Carrier IQ first hit the headlines at the end of November when systems administrator Trevor Eckhart released a series of videos, each demonstrating that Carrier IQ’s software installed on his Android phone was sending sensitive information back to base.
Since then, phone manufacturers around the world have distanced themselves from Carrier IQ, and rumors of FTC investigations, breaches of the European data protection act and even the FBI becoming involved have circulated.
Presumably in an effort not to appear as a terrifying, Big Brother-like corporation, Carrier IQ has released a document entitled Understanding Carrier IQ Technology. It’s not the most consumer-friendly document in the world, but it should be accessible to anyone with a passing knowledge of how their phone operates. For everyone else though, it’s likely to leave them equally as confused and wary as before.
After thanking (through gritted teeth, we’d expect) Trevor Eckhart for sharing his discovery, they launch into an explanation of what the IQ Agent software is; calling it “the first stage … in identifying, storing and forwarding diagnostic measurements and data” from millions of devices. It uploads this data once a day, in a 200kb file that users aren’t charged for and never see on their bill.

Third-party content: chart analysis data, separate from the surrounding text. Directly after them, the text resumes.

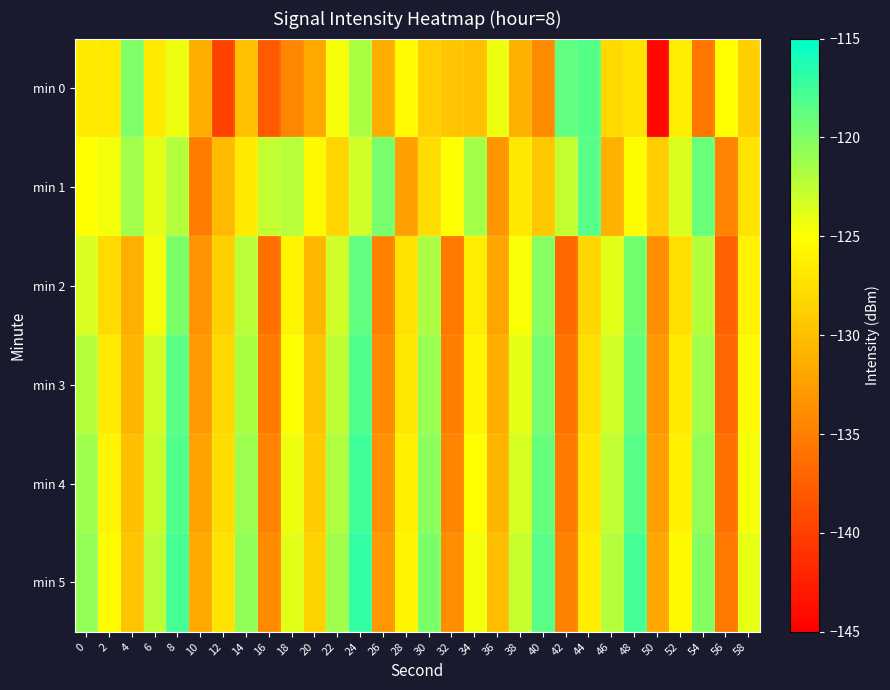

Which series changed the most between 34 and 48?

min 2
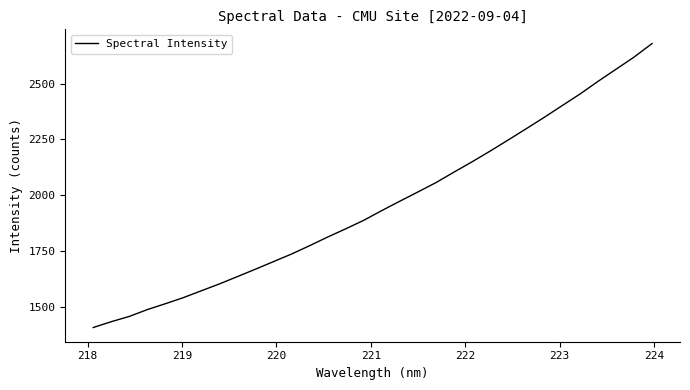

True or false: the data has more than 1 interior local peaks.

False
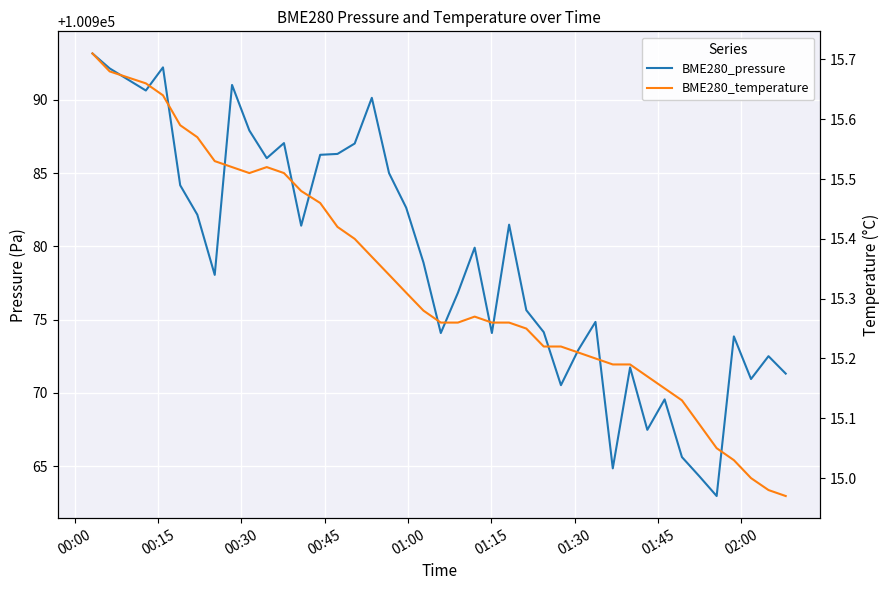

Is the value of BME280_pressure at 12 greater than the value of BME280_temperature at 12?

Yes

It gets confusing when trying to explain the three different versions available to networks and manufacturers — pre-load, embedded and aftermarket — and the profiles that define the data (that they call metrics) which is sent back in the diagnostic file. The important section is the embedded part, as this is the type of IQ Agent installed on Mr. Eckhart’s device, and this is discussed next.
Here, Carrier IQ shifts a degree of the blame for the data being collected in Eckhart’s video onto HTC, saying the debug capabilities had been left switched on, and that the embedded version of the IQ Agent doesn’t take data from the Android log file. However, it’s added that a subsequently discovered bug would “in some unique circumstances” have “unintentionally included” SMS messages in the data collected.
It’s also hastily pointed out that the messages weren’t readable, and that Carrier IQ is working with customers to fix the bug. They’re also looking at changing the certification process to prevent debug modes being left enabled in the future.
If you want to read the document yourself it’s available here, and there is a handy summary at the end if you don’t want to wade through all 19 pages.
The question is, will it be enough to exonerate Carrier IQ?